Néanmoins, les analystes ont estimé que les efforts déployés pour diluer la proposition initiale ont été couronnés de succès.
"Les sanctions plus sévères ne changeront rien à court terme ", a déclaré Stuart Culverhouse, responsable de la recherche macroéconomique et sur les titres à revenu fixe chez Exotix Capital, une banque d'investissement spécialisée dans les marchés frontières. "Les nouveaux embargos sont de plus en plus durs, mais la diplomatie signifiait qu'ils devaient être compromis à un point tel qu'il est peu probable qu'ils changent l'avis de Pyongyang."
Nucléaire tactique
La Corée du Nord a déclaré qu'elle ne renoncerait jamais à ses armes nucléaires si les États-Unis n'abandonnaient pas leurs politiques "hostiles" à l'égard du régime. Kim Jong Um a revendiqué la capacité d'installer une bombe à hydrogène sur un missile balistique intercontinental, mais l'armée étatsunienne affirme qu'il n' a pas encore maîtrisé les systèmes de rentrée et de guidage qui lui permettraient de cibler une ville étatsunienne.
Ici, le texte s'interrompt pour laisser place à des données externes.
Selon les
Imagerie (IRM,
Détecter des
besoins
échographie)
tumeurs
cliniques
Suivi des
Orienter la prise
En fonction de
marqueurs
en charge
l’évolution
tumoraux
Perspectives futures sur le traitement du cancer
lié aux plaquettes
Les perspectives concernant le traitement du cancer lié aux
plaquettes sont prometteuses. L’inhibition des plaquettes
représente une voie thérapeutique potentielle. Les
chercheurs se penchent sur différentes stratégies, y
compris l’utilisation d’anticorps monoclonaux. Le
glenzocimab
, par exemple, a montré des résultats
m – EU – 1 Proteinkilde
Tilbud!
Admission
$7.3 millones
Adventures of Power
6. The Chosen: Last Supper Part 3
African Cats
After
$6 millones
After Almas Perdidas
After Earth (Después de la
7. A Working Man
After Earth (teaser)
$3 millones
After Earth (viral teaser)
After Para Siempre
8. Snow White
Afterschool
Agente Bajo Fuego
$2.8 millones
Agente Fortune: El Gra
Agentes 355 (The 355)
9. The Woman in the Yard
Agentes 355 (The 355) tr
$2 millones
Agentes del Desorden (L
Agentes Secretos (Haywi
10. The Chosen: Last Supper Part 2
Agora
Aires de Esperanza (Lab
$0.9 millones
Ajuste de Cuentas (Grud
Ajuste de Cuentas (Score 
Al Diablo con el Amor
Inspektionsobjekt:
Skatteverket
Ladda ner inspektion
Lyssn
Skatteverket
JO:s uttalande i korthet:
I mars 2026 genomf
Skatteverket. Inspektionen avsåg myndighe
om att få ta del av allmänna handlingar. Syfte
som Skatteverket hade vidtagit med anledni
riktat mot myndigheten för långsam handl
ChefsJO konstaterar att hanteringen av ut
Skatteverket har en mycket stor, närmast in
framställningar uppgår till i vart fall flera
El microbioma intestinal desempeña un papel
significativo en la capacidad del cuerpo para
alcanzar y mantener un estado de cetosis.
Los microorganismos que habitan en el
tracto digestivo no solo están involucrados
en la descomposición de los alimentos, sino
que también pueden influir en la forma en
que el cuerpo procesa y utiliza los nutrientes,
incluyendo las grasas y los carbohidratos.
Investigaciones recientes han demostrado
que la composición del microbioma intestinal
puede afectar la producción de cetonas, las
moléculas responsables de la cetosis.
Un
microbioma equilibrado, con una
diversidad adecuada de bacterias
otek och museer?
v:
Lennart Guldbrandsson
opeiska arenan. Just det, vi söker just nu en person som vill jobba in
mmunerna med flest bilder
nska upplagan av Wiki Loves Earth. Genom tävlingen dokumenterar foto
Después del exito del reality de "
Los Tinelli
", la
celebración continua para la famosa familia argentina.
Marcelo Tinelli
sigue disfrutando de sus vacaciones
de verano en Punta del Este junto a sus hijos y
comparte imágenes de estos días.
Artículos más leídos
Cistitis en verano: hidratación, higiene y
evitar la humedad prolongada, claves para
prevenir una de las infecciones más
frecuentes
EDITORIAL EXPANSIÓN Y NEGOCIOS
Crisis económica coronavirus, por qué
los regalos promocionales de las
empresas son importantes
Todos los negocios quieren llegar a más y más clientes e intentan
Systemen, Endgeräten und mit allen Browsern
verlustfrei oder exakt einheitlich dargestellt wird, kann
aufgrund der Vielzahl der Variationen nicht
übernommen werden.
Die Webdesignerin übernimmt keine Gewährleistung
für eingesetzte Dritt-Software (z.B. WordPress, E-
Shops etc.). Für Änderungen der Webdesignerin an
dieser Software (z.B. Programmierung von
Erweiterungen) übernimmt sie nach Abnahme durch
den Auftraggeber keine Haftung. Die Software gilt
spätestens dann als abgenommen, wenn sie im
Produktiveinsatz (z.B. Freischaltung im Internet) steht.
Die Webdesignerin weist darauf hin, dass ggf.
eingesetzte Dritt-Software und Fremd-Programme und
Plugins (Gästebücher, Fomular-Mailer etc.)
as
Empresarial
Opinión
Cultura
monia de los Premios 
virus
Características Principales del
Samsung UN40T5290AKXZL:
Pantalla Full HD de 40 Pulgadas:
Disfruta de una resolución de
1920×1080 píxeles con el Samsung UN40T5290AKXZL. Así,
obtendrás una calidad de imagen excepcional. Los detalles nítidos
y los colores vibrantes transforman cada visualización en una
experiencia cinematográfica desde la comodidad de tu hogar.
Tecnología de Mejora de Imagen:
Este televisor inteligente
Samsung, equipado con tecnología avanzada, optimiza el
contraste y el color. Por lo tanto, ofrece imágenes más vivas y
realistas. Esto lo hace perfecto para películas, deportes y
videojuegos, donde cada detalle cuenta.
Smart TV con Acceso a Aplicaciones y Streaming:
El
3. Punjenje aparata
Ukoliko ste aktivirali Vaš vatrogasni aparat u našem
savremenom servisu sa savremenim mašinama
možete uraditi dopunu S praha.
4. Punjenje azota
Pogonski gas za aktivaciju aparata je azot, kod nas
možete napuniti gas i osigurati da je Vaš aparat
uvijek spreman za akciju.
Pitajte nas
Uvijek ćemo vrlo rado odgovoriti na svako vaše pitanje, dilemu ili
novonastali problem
Beaucoup d'analystes pensent que Kim attendra qu'il maîtrise ses armes avant de négocier, car cela le renforcerait . Il faudrait peut-être des armes nucléaires tactiques en Corée du Sud - ce à quoi le président Moon Jae-in s'est opposé - pour amener Kim à la table des négociations plus tôt, selon Lee Ho-ryung, chef des études nord-coréennes à l'Institut coréen d'analyse de la défense.
Si la Corée du Sud, le Japon ou les deux peuvent faire en sorte que les États-Unis déploient des armes nucléaires tactiques, cela fera pression sur Kim Jong Um pour qu'ils viennent au dialogue ", a déclaré Lee. "Quand la compétition pour avoir de meilleures armes s'intensifie, c'est toujours la plus pauvre qui abandonne."
George Lopez, ancien membre du groupe d'experts du Conseil de sécurité de l'ONU pour les sanctions contre la Corée du Nord, a déclaré que les États-Unis devraient rechercher une unité de dialogue avec la Chine et la Russie en plus d'un vote unanime sur les sanctions. Les États-Unis devraient chercher à s'engager sur le plan diplomatique pour trouver un niveau de sécurité qui satisfera la Corée du Nord et ses voisins.
"Nous l'avons fait contre des puissances qui possèdent des milliers d'armes nucléaires ", a déclaré Lopez. "On devrait pouvoir le faire contre une puissance qui en a moins de deux douzaines."